Selected passage section start
Although the company, founded eight years ago, has built what Ben-Sasson described as “the best infrastructure in the world,” StarkWare now finds itself in a position where honing efficiency to generate cash represents the most sustainable path forward, he said in a post to X.
“Our new strategy requires that we move fast, and we’re too big and too inefficient for that,” he explained. “For those staying, we recognize this is a dramatic change.”
StarkWare is known for developing an Ethereum layer-2 scaling network that leverages zero-knowledge proofs, an advanced form of cryptography that has played an essential role in the Israel-based firm’s ability to raise $287 million across a total of eight funding rounds.
In his post, Ben-Sasson said the company’s team is being consolidated into two “purpose-focused units,” which will be responsible for overseeing initiatives tied to business development, engineering, product, and go-to-market strategies.
Last month, the team behind Starknet competitor Optimism disclosed that 20 employees had been let go as the firm seeks to make quicker decisions and reduce overhead. Ben-Sasson didn’t describe the breadth of cuts that StarkWare was making in his X post on Monday.
Decrypt has reached out to StarkWare for comment.
In recent years, StarkWare has positioned itself as an infrastructure specialist developing solutions that are intended to extend Bitcoin’s use within decentralized finance. In February, for example, “private Bitcoin” debuted on Starknet with Zcash-like features.
Over the past day, Starknet has generated around $3,500 in revenue, according to data provider DefiLlama. Over the same period of time, Starknet competitor Base, which was launched by crypto exchange Coinbase, has generated roughly $89,000 in chain revenue.
Selected passage section end
» Task list:
1 - Duplicate the StarkWare passage word for word, starting with "In his post, Ben-Sasson" and going on through "and go-to-market strategies.".
2 - Finish out the next part of the StarkWare passage, picking up after its final sentence.
Data under study section start
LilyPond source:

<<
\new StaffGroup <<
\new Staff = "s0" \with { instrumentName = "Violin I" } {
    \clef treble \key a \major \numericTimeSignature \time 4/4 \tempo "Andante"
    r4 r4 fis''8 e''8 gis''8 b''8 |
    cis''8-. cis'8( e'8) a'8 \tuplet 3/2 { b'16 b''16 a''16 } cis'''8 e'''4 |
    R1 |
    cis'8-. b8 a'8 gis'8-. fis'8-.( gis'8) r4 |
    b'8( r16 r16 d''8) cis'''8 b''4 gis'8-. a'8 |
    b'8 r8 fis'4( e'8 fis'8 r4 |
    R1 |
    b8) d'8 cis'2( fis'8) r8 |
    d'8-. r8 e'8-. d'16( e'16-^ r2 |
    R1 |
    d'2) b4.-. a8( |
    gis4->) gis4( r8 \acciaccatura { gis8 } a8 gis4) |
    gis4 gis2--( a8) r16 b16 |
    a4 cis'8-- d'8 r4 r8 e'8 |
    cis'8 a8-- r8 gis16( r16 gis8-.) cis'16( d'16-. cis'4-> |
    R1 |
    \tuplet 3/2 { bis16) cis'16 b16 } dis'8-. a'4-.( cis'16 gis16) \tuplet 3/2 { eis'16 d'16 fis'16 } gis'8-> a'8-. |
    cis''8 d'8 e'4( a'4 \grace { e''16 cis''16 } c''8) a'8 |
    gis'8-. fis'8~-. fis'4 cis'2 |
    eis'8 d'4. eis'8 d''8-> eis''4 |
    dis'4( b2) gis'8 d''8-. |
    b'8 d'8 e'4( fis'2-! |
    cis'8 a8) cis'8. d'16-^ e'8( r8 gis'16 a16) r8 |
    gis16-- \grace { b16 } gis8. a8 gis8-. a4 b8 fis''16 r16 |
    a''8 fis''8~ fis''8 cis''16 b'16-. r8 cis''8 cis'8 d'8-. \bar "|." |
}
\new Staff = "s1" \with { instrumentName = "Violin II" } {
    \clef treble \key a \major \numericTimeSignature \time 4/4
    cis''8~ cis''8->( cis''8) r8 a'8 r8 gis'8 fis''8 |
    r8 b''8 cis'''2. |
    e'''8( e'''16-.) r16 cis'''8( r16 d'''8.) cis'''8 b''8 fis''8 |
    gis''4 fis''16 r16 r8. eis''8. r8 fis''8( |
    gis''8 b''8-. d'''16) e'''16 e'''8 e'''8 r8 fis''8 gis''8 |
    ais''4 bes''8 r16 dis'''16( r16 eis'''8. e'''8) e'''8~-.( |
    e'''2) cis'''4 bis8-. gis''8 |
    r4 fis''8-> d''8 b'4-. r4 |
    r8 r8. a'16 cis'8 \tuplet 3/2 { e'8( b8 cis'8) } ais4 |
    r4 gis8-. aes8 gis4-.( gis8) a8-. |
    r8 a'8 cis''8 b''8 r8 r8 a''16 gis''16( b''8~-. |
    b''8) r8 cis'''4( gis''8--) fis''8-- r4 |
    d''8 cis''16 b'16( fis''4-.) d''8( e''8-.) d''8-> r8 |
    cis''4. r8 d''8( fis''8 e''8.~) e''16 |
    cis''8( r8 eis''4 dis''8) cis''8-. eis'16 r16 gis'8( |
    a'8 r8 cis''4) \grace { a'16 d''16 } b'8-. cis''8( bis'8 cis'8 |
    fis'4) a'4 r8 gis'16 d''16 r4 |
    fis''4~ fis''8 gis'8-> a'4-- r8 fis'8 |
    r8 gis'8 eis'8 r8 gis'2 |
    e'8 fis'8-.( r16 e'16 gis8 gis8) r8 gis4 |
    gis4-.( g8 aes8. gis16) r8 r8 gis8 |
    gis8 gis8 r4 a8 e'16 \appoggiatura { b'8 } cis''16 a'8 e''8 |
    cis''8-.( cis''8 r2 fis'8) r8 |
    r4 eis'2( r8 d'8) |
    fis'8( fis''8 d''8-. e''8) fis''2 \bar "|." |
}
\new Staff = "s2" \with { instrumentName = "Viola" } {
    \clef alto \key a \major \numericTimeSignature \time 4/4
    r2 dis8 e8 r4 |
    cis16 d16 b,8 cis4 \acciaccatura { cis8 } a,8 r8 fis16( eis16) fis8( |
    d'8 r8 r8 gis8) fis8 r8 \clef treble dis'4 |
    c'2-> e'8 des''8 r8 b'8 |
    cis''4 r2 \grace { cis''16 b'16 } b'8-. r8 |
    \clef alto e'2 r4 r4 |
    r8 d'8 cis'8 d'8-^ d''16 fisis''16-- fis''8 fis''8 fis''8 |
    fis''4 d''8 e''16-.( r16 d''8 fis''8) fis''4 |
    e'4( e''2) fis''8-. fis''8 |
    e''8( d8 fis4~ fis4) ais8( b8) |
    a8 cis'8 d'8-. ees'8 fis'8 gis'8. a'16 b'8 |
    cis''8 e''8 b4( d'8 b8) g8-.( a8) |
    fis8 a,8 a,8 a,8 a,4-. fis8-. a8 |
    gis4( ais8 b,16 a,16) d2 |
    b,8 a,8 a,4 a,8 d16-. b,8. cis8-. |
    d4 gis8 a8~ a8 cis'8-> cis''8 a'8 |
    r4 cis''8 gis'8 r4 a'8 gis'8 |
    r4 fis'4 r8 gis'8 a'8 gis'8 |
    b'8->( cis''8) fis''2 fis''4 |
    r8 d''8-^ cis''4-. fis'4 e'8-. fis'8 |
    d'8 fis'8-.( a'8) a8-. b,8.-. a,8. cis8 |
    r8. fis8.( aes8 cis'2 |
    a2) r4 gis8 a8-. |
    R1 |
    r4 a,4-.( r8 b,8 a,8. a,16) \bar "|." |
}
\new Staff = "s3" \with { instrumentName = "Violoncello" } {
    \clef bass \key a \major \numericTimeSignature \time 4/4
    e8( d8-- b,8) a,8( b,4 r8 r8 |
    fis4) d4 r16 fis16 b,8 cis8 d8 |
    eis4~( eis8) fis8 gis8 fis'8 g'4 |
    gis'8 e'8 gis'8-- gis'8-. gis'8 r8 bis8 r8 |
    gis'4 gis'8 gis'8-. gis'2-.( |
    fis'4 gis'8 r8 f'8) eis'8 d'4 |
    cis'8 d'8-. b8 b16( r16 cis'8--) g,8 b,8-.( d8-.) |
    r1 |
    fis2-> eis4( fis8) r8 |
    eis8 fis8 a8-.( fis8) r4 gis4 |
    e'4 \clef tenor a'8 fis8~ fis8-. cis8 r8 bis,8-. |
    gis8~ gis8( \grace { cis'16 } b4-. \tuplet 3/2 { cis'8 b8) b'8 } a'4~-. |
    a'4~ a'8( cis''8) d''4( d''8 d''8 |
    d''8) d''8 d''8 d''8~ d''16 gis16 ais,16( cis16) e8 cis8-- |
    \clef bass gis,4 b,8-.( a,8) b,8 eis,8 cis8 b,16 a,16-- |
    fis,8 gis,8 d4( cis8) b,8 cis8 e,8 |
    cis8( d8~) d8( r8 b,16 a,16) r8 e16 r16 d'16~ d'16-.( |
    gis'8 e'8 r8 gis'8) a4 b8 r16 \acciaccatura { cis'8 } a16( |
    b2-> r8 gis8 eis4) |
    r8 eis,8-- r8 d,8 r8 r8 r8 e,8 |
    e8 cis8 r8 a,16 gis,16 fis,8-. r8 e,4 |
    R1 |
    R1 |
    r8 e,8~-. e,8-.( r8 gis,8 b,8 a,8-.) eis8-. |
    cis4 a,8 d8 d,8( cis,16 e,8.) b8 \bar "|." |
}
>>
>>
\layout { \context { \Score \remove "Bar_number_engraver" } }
Data under study section end
» Responses:
1 -
In his post, Ben-Sasson said the company’s team is being consolidated into two “purpose-focused units,” which will be responsible for overseeing initiatives tied to business development, engineering, product, and go-to-market strategies.

2 -
Polygon Labs, another layer-2 developer, said in January that it would prioritize real-world payments after purchasing two crypto firms for a combined total of $250 million. The firm subsequently cut 30% of its headcount, or 60 employees, per CoinDesk.
Starknet’s native token changed hands around $0.03 on Monday, a 75% decline over the past year, according to CoinGecko.
Ben-Sasson said that a pure focus on developing infrastructure has held the company back in some ways. Under its new mindset, he said the company will focus on “doing fewer things excellently” and finding product-market fit through experimentation.
“It’s a bit like going back to startup mode,” he added. “It’s a huge challenge, that requires a large and painful change, and will require immense effort.”
Last month, Crypto.com said that the exchange was slashing 12% of its workforce, affecting around 180 employees. Still, that was far less than the 4,000 workers let go by Jack Dorsey’s Block Inc. in February, among the sharpest reductions in tech so far this year.